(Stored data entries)

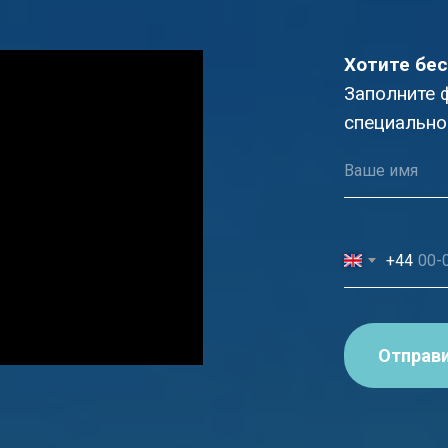
Хотите бес
Заполните 
специально
+44
Отправ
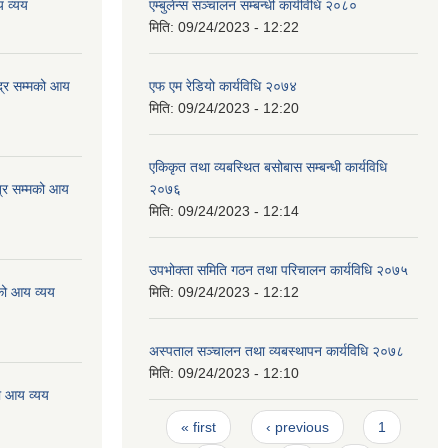
 व्यय
एम्बुलेन्स सञ्चालन सम्बन्धी कार्यविधि २०८०
मिति:
09/24/2023 - 12:22
्र सम्मको आय
एफ एम रेडियो कार्यविधि २०७४
मिति:
09/24/2023 - 12:20
एकिकृत तथा व्यबस्थित बसोबास सम्बन्धी कार्यविधि
्र सम्मको आय
२०७६
मिति:
09/24/2023 - 12:14
उपभोक्ता समिति गठन तथा परिचालन कार्यविधि २०७५
को आय व्यय
मिति:
09/24/2023 - 12:12
अस्पताल सञ्चालन तथा व्यबस्थापन कार्यविधि २०७८
मिति:
09/24/2023 - 12:10
ो आय व्यय
Pages
« first
‹ previous
1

AIM OF THE TASK: Every line above should be repeated exactly; pictures stay out of the copy.

EXERCISE ANSWER:
Хотите бес
Заполните 
специально
+44
Отправ
 व्यय
एम्बुलेन्स सञ्चालन सम्बन्धी कार्यविधि २०८०
मिति:
09/24/2023 - 12:22
्र सम्मको आय
एफ एम रेडियो कार्यविधि २०७४
मिति:
09/24/2023 - 12:20
एकिकृत तथा व्यबस्थित बसोबास सम्बन्धी कार्यविधि
्र सम्मको आय
२०७६
मिति:
09/24/2023 - 12:14
उपभोक्ता समिति गठन तथा परिचालन कार्यविधि २०७५
को आय व्यय
मिति:
09/24/2023 - 12:12
अस्पताल सञ्चालन तथा व्यबस्थापन कार्यविधि २०७८
मिति:
09/24/2023 - 12:10
ो आय व्यय
Pages
« first
‹ previous
1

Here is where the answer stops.